*WHAT IS EXPECTED*: All lines in the records below that hold "than" are to be shown.
*** EXERCISE MATERIALS Section Begins ***
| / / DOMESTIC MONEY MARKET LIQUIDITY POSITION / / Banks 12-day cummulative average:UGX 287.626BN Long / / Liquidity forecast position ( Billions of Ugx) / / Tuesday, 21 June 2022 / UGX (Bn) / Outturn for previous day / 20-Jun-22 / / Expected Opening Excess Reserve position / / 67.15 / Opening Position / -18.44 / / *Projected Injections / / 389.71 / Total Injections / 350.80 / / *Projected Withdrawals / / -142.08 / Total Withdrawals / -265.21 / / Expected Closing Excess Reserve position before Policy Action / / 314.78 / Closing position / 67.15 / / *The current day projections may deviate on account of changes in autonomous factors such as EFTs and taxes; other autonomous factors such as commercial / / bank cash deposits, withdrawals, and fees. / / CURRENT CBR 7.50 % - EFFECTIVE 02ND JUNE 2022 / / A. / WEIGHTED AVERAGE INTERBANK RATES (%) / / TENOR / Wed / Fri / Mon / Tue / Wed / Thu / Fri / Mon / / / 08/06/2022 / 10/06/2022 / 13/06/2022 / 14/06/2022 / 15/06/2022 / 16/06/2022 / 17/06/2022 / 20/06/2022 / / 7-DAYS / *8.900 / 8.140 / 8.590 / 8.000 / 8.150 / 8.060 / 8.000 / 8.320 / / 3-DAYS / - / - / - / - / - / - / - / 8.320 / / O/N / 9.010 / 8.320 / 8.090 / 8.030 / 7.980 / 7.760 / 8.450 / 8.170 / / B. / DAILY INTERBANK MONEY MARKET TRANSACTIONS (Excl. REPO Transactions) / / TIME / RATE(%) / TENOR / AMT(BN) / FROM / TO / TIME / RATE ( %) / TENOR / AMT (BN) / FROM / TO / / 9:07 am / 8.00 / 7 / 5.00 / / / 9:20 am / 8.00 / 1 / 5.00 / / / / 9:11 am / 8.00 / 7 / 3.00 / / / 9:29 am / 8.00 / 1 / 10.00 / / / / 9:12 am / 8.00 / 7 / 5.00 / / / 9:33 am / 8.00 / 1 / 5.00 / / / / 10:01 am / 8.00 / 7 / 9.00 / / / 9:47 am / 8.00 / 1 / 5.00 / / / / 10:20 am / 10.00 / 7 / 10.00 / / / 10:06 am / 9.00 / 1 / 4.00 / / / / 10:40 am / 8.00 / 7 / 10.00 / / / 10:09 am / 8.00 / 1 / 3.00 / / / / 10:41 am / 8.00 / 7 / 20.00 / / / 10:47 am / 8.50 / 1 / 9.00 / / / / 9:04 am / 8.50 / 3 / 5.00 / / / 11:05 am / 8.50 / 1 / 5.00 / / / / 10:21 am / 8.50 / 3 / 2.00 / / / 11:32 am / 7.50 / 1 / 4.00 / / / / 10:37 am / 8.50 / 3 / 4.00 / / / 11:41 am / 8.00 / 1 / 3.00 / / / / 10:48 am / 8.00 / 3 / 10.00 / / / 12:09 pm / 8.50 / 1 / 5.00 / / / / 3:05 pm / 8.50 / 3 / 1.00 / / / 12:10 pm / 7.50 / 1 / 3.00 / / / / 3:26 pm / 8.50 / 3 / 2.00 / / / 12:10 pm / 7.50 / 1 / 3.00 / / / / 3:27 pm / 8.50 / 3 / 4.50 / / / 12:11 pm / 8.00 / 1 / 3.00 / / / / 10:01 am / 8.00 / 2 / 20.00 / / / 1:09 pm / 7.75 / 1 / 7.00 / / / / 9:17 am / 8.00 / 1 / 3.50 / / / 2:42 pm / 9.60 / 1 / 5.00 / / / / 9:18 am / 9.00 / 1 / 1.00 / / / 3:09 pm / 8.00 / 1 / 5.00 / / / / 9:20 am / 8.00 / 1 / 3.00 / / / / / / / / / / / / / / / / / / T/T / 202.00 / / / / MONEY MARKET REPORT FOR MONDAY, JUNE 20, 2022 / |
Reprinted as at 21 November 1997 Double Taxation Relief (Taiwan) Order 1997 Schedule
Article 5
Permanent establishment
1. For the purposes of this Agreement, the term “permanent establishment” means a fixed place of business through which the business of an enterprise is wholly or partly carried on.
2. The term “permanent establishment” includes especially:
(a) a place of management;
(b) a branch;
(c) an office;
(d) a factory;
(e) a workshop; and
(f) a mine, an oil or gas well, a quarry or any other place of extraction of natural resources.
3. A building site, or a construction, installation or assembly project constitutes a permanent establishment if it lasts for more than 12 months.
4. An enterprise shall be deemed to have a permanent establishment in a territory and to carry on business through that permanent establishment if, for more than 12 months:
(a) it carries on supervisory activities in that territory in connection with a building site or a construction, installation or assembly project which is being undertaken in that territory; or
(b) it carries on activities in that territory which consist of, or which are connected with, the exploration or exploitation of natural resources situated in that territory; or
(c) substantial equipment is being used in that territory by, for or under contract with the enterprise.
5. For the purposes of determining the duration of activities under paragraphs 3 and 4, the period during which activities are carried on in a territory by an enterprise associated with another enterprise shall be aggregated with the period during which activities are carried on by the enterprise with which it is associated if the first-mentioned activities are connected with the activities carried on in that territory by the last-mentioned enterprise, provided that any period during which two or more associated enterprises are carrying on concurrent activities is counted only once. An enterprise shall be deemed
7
*** EXERCISE MATERIALS Section Ends ***
*ANSWER BOX*:
3. A building site, or a construction, installation or assembly project constitutes a permanent establishment if it lasts for more than 12 months.
4. An enterprise shall be deemed to have a permanent establishment in a territory and to carry on business through that permanent establishment if, for more than 12 months:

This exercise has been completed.